Mining delle criptovalute con le onde cerebrali

Microsoft propone una soluzione anticonvenzionale ai problemi del mining delle criptovalute, svelando un sistema che può fare il mining usando le onde cerebrali del cervello umano.

Microsoft ha la chiave per salvare l’ambiente e sviluppare la crypto industria?
L’attività cerebrale involontaria potrebbe essere la chiave per sviluppare la crypto industria.

Microsoft compie un passo a dir poco coraggioso verso il supporto dell’industria crypto depositando un brevetto per creare un sistema capace di usare le onde cerebrali per fare il mining di criptovaluta. Tale sistema dovrebbe sostituire il metodo tradizionale di estrazione della criptomoneta, che molti considerano inefficiente dal punto di vista energetico.

Il metodo attuale per fare il mining delle criptovalute è automatizzato, ma è tuttavia dispendioso in termini di tempo. Inoltre l’attività di mining richiede molta elettricità. A causa della potenza computazionale necessaria per fare i calcoli utili a trovare la soluzione al problema matematico che consente al miner di aggiudicarsi la generazione del prossimo blocco, l’hardware utilizzato deve emettere grandi quantità di anidride carbonica. Tra il 2016 e il 2018 soltanto, si stima che il mining del bitcoin abbia prodotto fino a 13 milioni di tonnellate di anidride carbonica.

La richiesta di brevetto, presentata lo scorso 26 marzo, illustra la possibilità di risolvere problemi computazionali complessi utilizzando il proprio subconscio.

“Invece del massiccio lavoro di calcolo richiesto da alcuni sistemi di criptovalute convenzionali, i dati generali sulla base dell’attività corporea dell’utente possono essere una prova del lavoro (human/brain proof-of-work, ndr), e quindi l’utente può risolvere inconsciamente il difficile problema di calcolo”, si legge nel riassunto della richiesta di brevetto.

Gli inventori spiegano che il loro sistema funziona mettendo a punto dei sensori per leggere le attività cerebrali di una persona. Ad ogni compito cognitivo viene assegnata una serie di numeri, la cui lunghezza e complessità dipende dalla quantità di sforzo che è stato fatto per completare il compito. Se questa stringa di numeri generati corrisponde all’obiettivo, allora la transazione è completata ed è considerata come una prova del lavoro.

Le onde cerebrali possono richiedere un piccolo sforzo per le persone coinvolte, ma potrebbero anche far risparmiare in modo significativo sull’elettricità che sarebbe stata richiesta per far funzionare un ASIC.

Questa “idea” è ancora in una fase iniziale e ci sono chiaramente diversi problemi etici che gli inventori devono prima superare.

Questa invenzione ha il potenziale per dare un significato completamente nuovo alla frase: “è il pensiero che conta”.

ORDINE DI LAVORO:
Ricopia dall'articolo sul mining con le onde cerebrali il passo che inizia con "Gli inventori spiegano" e prosegue fino a "prova del lavoro.".

ELENCO:
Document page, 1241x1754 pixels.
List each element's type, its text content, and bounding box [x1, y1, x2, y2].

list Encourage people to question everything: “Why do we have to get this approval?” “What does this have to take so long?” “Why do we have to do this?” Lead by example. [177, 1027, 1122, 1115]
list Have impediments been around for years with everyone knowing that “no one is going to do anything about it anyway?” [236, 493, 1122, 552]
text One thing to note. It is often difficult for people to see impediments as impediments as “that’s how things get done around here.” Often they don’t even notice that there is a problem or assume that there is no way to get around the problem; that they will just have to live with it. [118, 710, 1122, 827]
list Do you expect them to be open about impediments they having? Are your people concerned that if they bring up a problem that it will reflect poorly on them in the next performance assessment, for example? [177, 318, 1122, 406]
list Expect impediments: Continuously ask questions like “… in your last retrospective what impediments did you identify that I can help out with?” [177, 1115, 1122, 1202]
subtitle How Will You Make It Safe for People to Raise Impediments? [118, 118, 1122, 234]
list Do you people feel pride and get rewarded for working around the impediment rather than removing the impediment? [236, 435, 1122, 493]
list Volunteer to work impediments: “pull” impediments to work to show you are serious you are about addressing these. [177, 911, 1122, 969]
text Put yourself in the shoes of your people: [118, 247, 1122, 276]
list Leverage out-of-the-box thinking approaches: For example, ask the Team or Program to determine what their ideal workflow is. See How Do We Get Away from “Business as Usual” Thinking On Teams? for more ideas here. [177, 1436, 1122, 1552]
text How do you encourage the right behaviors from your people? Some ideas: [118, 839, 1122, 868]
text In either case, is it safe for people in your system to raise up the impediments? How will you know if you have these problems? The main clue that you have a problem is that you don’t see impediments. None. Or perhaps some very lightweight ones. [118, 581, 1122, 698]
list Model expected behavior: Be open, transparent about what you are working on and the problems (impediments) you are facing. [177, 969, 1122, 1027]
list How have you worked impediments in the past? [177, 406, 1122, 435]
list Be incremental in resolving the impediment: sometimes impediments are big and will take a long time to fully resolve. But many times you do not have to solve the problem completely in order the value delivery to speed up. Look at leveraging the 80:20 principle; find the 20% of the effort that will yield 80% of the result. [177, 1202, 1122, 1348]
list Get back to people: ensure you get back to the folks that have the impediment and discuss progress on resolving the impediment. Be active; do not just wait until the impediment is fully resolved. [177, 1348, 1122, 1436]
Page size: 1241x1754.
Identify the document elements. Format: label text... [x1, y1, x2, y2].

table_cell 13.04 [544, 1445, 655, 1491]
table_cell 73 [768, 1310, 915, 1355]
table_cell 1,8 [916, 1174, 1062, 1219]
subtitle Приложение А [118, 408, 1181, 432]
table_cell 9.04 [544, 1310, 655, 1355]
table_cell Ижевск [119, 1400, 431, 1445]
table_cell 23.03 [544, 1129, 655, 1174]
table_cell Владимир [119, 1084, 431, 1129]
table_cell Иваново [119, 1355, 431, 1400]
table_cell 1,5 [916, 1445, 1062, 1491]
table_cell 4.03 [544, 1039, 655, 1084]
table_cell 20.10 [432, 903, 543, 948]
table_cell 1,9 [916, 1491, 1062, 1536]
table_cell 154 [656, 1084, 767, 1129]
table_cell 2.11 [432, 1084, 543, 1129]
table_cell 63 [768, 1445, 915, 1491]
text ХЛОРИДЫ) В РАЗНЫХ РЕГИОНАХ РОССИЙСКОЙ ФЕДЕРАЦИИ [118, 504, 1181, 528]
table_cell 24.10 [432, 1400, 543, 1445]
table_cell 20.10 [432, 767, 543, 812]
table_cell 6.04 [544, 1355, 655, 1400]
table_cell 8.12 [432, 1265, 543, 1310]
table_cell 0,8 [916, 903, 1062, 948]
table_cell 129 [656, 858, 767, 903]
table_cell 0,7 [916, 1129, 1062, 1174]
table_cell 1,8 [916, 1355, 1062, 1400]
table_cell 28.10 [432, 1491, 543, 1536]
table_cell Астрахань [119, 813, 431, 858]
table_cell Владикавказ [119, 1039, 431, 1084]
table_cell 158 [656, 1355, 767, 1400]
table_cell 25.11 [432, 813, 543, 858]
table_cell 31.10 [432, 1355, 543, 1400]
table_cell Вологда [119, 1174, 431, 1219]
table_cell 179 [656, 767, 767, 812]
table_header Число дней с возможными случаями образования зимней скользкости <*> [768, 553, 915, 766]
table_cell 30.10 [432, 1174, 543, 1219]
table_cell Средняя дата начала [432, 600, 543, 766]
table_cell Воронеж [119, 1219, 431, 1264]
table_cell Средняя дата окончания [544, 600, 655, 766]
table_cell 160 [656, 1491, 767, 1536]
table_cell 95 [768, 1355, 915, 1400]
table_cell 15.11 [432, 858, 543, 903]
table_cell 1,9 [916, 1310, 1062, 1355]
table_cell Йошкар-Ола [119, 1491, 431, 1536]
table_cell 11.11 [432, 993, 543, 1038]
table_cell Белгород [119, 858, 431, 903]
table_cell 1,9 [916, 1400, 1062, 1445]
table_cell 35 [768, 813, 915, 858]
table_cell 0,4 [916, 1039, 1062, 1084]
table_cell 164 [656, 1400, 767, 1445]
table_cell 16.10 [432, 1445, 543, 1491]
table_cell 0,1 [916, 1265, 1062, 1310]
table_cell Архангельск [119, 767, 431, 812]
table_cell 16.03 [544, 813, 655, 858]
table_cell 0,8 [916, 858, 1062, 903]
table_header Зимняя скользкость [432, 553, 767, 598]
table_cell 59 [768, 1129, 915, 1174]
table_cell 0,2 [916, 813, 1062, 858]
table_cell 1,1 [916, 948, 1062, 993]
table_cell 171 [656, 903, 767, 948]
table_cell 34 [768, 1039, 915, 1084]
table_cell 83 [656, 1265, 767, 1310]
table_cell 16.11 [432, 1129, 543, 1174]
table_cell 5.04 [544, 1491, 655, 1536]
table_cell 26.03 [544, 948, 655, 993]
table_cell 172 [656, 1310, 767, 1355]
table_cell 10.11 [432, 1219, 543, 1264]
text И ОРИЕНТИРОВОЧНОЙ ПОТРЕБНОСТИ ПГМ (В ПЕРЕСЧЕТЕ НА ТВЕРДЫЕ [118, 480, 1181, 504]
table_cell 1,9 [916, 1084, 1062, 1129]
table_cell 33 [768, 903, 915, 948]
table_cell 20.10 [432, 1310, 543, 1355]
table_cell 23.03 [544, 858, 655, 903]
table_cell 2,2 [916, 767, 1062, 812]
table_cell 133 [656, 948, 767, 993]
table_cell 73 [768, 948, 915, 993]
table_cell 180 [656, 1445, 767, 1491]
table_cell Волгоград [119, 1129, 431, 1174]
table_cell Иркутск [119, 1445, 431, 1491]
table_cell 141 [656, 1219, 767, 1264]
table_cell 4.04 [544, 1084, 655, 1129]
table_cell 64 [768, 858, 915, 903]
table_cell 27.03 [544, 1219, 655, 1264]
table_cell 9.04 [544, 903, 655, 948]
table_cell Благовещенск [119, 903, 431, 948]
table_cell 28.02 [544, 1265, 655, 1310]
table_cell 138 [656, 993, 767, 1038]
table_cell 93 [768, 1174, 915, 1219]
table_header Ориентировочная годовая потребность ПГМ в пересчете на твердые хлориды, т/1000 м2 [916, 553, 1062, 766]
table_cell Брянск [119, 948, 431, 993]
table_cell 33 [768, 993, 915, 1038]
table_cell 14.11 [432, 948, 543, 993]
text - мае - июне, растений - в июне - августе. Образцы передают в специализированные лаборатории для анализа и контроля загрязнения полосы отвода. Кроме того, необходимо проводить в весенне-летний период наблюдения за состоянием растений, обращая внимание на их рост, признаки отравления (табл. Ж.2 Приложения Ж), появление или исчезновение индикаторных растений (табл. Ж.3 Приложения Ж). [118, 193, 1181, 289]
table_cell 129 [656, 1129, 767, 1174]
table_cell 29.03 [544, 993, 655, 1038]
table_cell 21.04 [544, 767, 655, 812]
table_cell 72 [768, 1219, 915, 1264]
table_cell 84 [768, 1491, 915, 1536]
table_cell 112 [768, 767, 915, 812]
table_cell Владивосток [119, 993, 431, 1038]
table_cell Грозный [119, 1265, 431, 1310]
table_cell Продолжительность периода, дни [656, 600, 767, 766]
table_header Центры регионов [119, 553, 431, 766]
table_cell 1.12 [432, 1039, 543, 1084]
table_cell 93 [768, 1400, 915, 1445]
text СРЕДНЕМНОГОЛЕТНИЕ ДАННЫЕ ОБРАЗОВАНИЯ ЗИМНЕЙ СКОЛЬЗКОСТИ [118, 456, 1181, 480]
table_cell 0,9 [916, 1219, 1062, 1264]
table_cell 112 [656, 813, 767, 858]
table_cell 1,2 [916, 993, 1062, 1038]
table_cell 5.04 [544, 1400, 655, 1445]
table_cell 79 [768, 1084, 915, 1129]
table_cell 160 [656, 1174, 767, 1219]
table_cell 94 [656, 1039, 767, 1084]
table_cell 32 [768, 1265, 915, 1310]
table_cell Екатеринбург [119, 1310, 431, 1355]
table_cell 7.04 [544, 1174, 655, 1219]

RISULTATO:
Gli inventori spiegano che il loro sistema funziona mettendo a punto dei sensori per leggere le attività cerebrali di una persona. Ad ogni compito cognitivo viene assegnata una serie di numeri, la cui lunghezza e complessità dipende dalla quantità di sforzo che è stato fatto per completare il compito. Se questa stringa di numeri generati corrisponde all’obiettivo, allora la transazione è completata ed è considerata come una prova del lavoro.